**TASK OBJECTIVE:** Please present the lines from the one containing "Taking the front" up to and including the one containing "Answer: left" as a Markdown table with the columns Row and Line, omitting any blank lines.
***
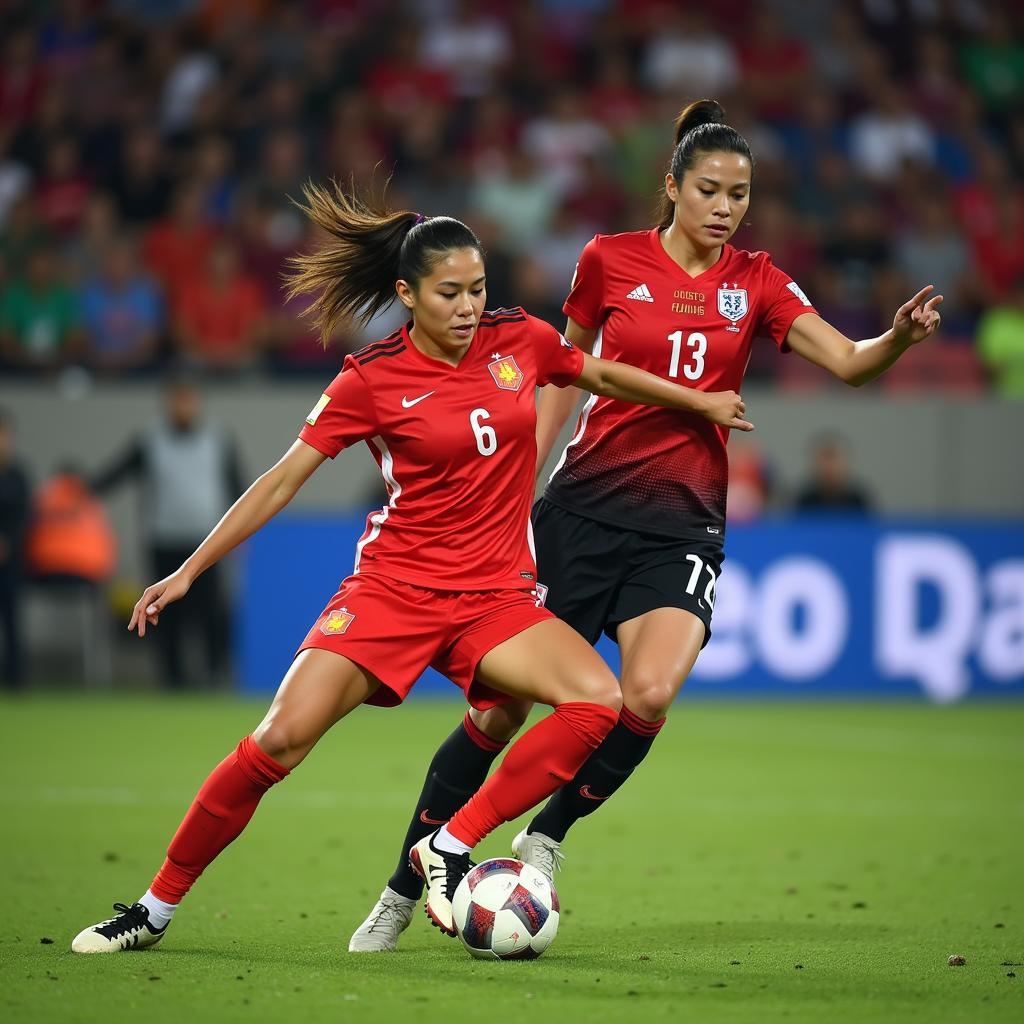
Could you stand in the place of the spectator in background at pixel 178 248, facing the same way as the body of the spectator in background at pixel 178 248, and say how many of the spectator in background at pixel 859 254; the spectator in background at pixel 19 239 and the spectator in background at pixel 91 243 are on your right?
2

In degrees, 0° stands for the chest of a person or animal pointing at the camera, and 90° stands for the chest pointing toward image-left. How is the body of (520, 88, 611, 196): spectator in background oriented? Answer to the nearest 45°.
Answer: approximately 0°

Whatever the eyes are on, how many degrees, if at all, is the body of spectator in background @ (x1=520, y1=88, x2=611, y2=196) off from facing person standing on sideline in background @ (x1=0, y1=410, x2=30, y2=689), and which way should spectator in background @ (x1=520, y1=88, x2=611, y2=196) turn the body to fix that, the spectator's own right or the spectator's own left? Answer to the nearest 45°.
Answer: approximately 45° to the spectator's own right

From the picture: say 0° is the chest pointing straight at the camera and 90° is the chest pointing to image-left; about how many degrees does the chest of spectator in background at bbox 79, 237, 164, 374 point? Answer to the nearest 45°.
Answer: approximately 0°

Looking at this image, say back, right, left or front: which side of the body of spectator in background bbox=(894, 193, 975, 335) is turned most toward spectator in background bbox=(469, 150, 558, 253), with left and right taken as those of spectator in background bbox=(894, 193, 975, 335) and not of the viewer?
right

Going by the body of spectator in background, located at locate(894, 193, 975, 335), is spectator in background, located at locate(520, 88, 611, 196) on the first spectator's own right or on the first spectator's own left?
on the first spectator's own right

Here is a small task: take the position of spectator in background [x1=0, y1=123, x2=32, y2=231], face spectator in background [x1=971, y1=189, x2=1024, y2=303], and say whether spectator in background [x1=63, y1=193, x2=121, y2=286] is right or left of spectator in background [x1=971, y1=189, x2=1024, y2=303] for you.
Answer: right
***
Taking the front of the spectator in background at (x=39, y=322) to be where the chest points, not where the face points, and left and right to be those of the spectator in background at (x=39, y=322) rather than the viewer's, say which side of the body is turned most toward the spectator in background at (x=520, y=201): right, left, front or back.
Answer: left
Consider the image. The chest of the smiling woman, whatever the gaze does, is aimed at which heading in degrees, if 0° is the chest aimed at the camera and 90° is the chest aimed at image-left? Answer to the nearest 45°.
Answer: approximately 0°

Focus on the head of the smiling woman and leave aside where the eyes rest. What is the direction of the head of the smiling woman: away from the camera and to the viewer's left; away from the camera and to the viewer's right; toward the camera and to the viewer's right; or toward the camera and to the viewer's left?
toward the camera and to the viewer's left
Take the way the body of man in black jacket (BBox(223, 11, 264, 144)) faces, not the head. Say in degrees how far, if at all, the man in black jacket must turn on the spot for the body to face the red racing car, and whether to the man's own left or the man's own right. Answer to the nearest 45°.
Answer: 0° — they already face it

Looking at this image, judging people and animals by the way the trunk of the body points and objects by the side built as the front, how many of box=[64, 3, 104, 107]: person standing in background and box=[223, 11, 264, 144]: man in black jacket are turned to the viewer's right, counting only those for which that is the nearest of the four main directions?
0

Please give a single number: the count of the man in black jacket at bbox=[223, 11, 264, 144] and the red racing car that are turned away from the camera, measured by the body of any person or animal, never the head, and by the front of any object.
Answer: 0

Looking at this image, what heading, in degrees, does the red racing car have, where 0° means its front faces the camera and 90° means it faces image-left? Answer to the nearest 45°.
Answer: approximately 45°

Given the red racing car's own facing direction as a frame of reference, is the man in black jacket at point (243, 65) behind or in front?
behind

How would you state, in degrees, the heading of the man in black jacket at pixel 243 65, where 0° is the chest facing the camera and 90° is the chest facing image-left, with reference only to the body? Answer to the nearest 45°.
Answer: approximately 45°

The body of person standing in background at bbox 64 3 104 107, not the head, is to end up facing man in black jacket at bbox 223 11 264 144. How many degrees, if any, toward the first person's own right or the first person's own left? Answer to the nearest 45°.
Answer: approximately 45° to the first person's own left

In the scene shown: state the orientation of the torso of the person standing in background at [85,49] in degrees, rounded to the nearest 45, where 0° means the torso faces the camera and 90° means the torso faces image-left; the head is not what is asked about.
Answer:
***
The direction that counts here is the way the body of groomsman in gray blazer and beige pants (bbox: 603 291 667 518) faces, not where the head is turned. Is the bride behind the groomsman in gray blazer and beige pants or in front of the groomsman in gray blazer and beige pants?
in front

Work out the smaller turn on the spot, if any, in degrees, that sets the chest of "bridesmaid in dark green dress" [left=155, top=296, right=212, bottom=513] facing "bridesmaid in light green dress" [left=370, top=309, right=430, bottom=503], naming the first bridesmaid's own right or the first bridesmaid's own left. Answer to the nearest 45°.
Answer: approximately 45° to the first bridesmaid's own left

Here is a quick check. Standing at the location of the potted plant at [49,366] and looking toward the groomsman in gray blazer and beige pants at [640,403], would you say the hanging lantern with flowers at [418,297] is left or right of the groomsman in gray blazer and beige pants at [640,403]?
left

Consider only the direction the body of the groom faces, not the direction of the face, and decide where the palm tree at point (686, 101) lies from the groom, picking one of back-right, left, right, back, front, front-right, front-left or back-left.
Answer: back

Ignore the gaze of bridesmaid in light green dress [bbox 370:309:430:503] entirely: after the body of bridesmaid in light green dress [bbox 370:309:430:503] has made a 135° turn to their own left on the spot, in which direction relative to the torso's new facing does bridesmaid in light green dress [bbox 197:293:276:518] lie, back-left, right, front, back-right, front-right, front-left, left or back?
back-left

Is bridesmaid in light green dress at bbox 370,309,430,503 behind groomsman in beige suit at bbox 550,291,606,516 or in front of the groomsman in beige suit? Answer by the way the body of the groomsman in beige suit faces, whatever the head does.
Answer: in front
***
**TASK RESPONSE:**
| Row | Line |
|---|---|
| 1 | Taking the front of the spectator in background at (x=39, y=322) to be where the chest points, not where the face points, and left and right to be those of the spectator in background at (x=39, y=322) rather than the viewer's, say which side of the body is turned most toward the spectator in background at (x=520, y=201): right, left, front or back. |
| 2 | Answer: left |